Data listing:
◆ ◆ ◆

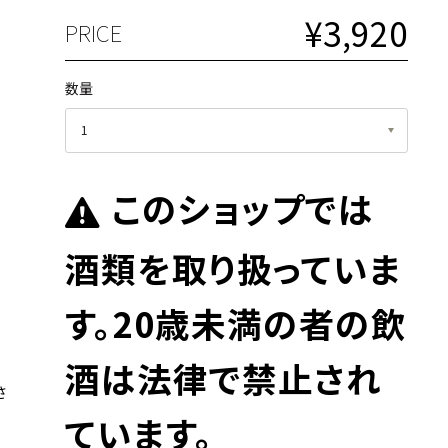
¥3,920
PRICE
数量
このショップでは
酒類を取り扱っていま
す。20歳未満の者の飲
酒は法律で禁止され
さ
ています。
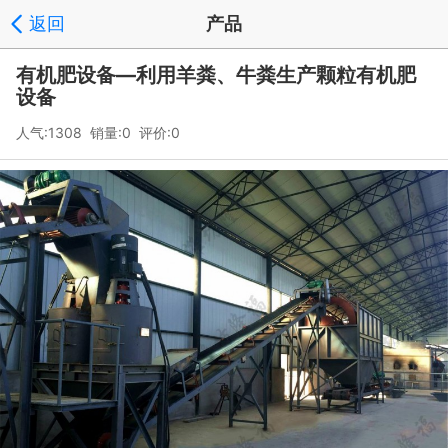
返回
产品
有机肥设备—利用羊粪、牛粪生产颗粒有机肥
设备
人气:1308 销量:0 评价:0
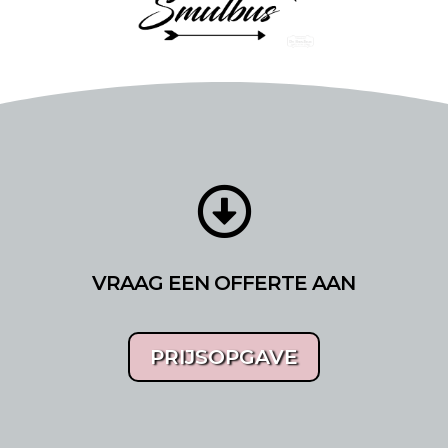

VRAAG EEN OFFERTE AAN
PRIJSOPGAVE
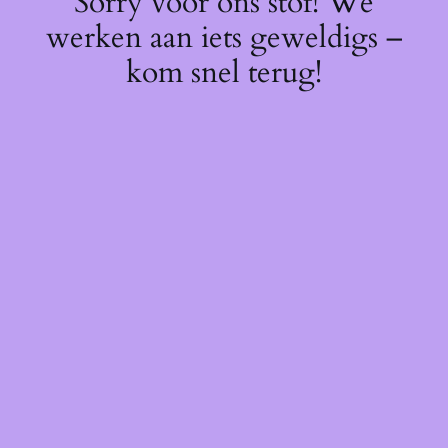
Sorry voor ons stof! We
werken aan iets geweldigs –
kom snel terug!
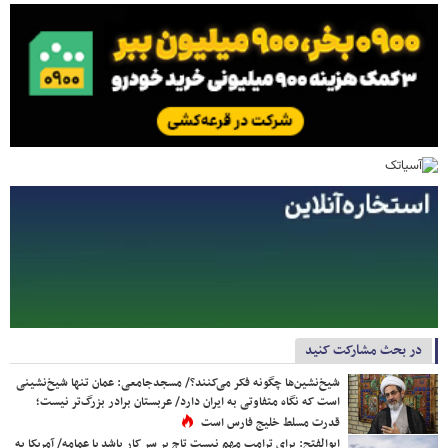
در بحث مشارکت کنید
شیخ‌نشین‌ها چگونه فکر می‌کنند؟/ مسجدجامعی: عمان تنها شیخ‌نشینی
است که نگاه متفاوتی به ایران دارد/ عربستان برادر بزرگ‌تر نیست؛
قدرت مسلط خلیج فارس است
ابوالفتح: برای ترامپ مهم نیست تاج بر سر کار باشد یا عمامه/ آمریکا به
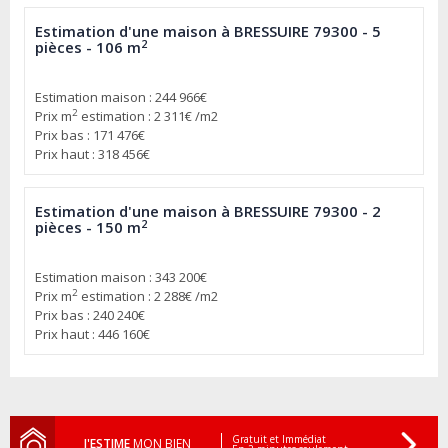
Estimation d'une maison à BRESSUIRE 79300 - 5
2
pièces - 106 m
Estimation maison : 244 966€
2
Prix m
estimation : 2 311€ /m2
Prix bas : 171 476€
Prix haut : 318 456€
Estimation d'une maison à BRESSUIRE 79300 - 2
2
pièces - 150 m
Estimation maison : 343 200€
2
Prix m
estimation : 2 288€ /m2
Prix bas : 240 240€
Prix haut : 446 160€
Gratuit et Immédiat
J'ESTIME
MON BIEN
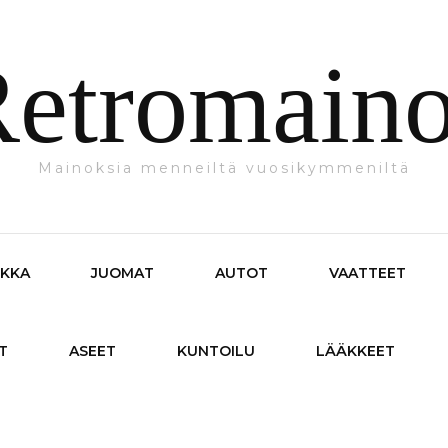
etromain
Mainoksia menneiltä vuosikymmeniltä
IKKA
JUOMAT
AUTOT
VAATTEET
T
ASEET
KUNTOILU
LÄÄKKEET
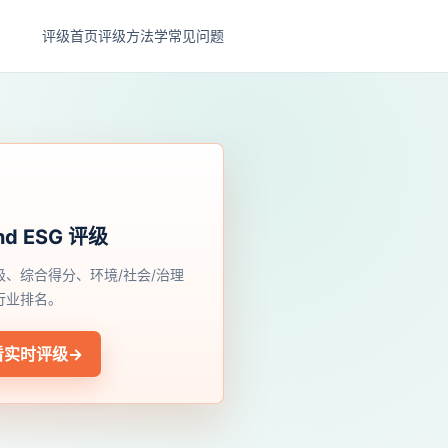
评级首页
评级方法学
常见问题
nd ESG 评级
级、综合得分、环境/社会/治理
行业排名。
看实时评级
→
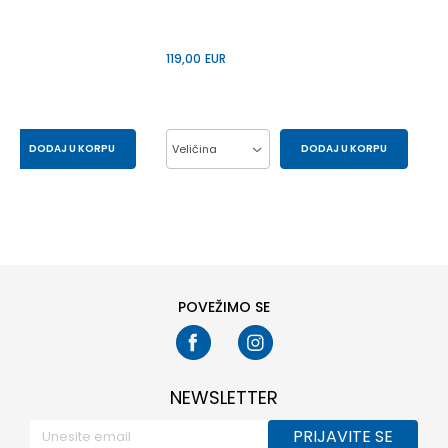
119,00
EUR
DODAJ U KORPU
Veličina
DODAJ U KORPU
29.5
30
37
38
39
40
33
34
41
POVEŽIMO SE
NEWSLETTER
PRIJAVITE SE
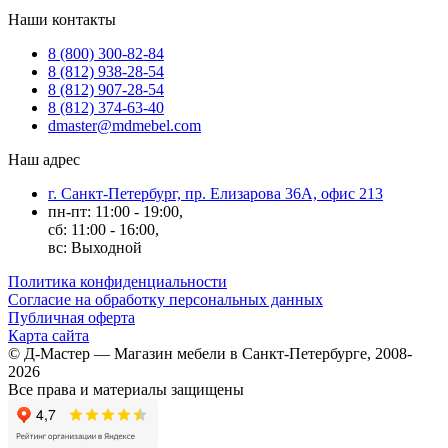
Наши контакты
8 (800) 300-82-84
8 (812) 938-28-54
8 (812) 907-28-54
8 (812) 374-63-40
dmaster@mdmebel.com
Наш адрес
г. Санкт-Петербург, пр. Елизарова 36А, офис 213
пн-пт: 11:00 - 19:00,
сб: 11:00 - 16:00,
вс: Выходной
Политика конфиденциальности
Согласие на обработку персональных данных
Публичная оферта
Карта сайта
© Д-Мастер — Магазин мебели в Санкт-Петербурге, 2008-
2026
Все права и материалы защищены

◆ ◆ ◆

Activity:
Look through the records above and report how many lines hold the word "Санкт", giving only the number.

Solution:
2